You shall not covet your neighbor’s house; you shall not covet your neighbor’s wife or his male servant or his female servant or his ox or his donkey or anything that belongs to your neighbor.
My neighbor owns a donkey and it really makes me wish I had one of my own. Life would be so much simpler if I only had a donkey to help carry my books to school or do yard work around the house. He’s got an ox as well. I get so jealous when I see them plowing the fields together. On some days I feel as if there isn’t anything I wouldn’t do to have one of my own. Man! Some people have it all!
Okay, so I don’t have a neighbor who owns an ox… I did have a college roommate who kept a donkey in his bathroom, but that’s another story. Regardless of how great or small your need for a good donkey is right now, I am convinced that the tenth and final commandment is still an important topic for you to consider studying. When one gets down to the truth behind this commandment they will find that it has very little to do with servants, donkeys, or even your everyday run-of-the-mill ox. The tenth commandment is about your desires and how you choose to let them rule your life.
Bombarded by television, advertisements, and the latest trends, it’s easy to get caught up in the “I deserve that” state of mind. This situation has escalated so greatly that even married men and women aren’t viewed as “off limits” to wandering eyes. A recently popular song only proves my point. “Don’t worry ’bout the ring you wear, just as long as no one knows, then nobody can care. Your feelin guilty and I’m well aware, but you don’t look ashamed and baby I’m not scared.” Great song, right? Wrong! The message is one of a self-serving and immoral mentality. “I know you belong to someone else, but we deserve each other” does not justify sin in God’s eyes. It doesn’t stop at this either. When was the last time you looked at a friend’s car or new outfit and felt sorry for yourself? What about that social group you want to become a part of so badly? Does your life revolve around the desire to become the next sports star, multimillionaire, or famous celebrity? All of these fall under the law of the tenth commandment. Webster’s definition of the word covet is, “to wish for something enviously.” I wonder what things you get a little envious about every time you see someone else who already has one.

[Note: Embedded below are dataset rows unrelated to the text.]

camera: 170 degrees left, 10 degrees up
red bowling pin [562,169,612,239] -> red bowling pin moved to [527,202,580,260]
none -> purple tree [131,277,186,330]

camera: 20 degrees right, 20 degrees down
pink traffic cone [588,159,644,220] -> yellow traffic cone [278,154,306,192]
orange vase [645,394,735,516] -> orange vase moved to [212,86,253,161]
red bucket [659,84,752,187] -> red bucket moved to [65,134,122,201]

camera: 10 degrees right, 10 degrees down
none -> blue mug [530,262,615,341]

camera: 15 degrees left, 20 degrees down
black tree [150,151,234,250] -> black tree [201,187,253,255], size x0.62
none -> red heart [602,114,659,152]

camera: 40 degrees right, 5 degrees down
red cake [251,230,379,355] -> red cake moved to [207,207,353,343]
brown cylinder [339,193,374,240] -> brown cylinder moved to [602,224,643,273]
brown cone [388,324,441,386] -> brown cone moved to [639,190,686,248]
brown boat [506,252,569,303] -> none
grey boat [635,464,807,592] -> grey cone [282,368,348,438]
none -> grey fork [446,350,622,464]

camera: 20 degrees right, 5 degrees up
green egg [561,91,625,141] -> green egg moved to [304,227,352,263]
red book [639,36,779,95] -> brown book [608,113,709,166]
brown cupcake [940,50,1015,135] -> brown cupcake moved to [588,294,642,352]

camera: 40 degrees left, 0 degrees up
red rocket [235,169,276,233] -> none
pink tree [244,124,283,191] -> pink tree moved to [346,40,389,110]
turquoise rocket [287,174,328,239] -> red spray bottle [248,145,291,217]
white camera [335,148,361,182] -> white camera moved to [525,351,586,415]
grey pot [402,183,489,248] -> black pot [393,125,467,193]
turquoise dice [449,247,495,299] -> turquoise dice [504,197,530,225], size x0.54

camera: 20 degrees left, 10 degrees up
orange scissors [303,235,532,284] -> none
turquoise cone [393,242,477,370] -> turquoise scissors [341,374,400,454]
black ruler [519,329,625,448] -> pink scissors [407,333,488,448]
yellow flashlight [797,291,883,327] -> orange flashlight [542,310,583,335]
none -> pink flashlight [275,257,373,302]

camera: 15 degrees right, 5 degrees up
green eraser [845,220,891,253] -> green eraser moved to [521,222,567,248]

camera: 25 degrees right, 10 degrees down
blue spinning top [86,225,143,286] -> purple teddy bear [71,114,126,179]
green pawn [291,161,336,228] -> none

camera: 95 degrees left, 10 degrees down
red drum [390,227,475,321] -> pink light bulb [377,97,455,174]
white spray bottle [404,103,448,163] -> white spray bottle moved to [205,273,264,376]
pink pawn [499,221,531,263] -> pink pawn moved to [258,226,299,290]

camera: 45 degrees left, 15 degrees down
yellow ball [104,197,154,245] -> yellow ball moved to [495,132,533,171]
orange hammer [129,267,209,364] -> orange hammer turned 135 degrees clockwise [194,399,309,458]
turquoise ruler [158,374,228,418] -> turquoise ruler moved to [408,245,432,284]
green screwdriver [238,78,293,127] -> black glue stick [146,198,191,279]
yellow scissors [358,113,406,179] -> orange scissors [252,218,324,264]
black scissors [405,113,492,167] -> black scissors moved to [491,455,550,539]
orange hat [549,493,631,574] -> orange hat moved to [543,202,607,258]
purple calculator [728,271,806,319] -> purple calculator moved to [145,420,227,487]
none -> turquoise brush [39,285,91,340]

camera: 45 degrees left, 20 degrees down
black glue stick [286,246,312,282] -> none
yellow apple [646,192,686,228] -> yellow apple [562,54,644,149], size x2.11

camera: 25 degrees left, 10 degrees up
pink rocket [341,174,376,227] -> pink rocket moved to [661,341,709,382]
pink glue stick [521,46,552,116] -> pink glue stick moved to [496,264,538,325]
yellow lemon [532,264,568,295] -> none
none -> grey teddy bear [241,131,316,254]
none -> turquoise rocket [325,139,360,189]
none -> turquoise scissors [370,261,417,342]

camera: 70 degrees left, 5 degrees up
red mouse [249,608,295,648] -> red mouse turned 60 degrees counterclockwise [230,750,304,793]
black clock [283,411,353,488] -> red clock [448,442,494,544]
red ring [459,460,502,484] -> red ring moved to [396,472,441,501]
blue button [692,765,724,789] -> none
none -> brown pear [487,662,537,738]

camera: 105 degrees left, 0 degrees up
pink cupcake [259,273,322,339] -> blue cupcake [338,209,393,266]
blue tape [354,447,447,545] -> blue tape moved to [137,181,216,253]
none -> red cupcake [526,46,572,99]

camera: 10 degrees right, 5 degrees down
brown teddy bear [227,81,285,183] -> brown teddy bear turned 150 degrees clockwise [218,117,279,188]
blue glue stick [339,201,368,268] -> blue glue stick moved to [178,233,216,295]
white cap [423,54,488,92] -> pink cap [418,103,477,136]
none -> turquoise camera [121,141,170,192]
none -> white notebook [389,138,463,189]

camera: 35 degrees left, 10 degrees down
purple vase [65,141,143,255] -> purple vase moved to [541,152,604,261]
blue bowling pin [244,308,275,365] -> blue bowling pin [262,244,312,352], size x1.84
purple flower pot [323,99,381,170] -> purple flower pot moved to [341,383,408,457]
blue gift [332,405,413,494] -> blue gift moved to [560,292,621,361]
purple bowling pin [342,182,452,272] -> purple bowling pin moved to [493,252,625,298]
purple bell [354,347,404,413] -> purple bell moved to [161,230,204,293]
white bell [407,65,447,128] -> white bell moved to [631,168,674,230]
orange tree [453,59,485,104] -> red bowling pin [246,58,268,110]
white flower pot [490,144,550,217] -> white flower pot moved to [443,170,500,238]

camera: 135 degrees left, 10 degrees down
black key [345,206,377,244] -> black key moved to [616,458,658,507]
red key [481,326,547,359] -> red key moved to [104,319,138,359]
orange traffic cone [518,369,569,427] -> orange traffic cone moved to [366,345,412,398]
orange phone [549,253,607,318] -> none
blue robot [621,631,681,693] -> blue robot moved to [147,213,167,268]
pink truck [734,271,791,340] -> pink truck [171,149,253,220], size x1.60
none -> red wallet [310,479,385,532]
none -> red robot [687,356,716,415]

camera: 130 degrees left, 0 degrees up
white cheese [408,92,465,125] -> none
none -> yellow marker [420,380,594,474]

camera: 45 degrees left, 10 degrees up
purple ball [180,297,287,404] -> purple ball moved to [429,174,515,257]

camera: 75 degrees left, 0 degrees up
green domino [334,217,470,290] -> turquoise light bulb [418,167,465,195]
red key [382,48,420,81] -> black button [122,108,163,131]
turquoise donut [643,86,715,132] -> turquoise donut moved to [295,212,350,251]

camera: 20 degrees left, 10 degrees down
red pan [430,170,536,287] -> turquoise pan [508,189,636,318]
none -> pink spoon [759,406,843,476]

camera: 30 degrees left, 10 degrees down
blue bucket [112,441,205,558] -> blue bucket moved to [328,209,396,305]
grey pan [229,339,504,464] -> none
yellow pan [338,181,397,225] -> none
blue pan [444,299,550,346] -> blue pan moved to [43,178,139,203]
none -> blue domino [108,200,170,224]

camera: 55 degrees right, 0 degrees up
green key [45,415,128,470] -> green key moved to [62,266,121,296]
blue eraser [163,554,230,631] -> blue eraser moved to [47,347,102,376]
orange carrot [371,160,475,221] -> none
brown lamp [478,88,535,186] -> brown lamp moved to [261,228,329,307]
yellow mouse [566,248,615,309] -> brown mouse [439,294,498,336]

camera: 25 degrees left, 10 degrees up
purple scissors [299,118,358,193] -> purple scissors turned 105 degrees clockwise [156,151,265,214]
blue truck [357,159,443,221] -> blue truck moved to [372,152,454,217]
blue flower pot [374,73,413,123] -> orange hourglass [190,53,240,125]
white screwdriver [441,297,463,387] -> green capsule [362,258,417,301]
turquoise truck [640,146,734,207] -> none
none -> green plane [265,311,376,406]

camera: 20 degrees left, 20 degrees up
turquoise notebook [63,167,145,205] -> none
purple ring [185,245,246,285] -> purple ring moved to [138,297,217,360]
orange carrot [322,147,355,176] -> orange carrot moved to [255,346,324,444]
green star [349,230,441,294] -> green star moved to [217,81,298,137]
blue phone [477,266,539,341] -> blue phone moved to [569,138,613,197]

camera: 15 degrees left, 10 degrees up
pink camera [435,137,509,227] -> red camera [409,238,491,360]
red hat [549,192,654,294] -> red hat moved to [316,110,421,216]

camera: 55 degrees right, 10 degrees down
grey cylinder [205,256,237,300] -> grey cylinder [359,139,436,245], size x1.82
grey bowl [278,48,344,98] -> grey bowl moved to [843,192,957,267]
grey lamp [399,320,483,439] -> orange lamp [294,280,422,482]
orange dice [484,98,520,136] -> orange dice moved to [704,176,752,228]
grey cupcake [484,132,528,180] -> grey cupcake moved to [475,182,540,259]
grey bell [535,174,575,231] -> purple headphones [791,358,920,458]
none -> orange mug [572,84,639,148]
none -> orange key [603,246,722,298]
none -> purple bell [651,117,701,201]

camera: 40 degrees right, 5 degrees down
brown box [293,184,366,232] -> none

Finally, let me offer one word of advice from the flip side of this commandment. Jesus’ words sum it up best. “For what will it profit a man if he gains the whole world and forfeits his soul? Or what will a man give in exchange for his soul?” (Matt 16:26). In the end, greed and covetousness will be pointless; only one thing will matter… what did you do with the person of Jesus Christ? Our Lord commands us to seek Him first; when you and I allow ourselves to be swallowed whole by the green-eyed monster of jealousy and covetousness, we lower our Lord’s importance and impact in our lives. How low is yours?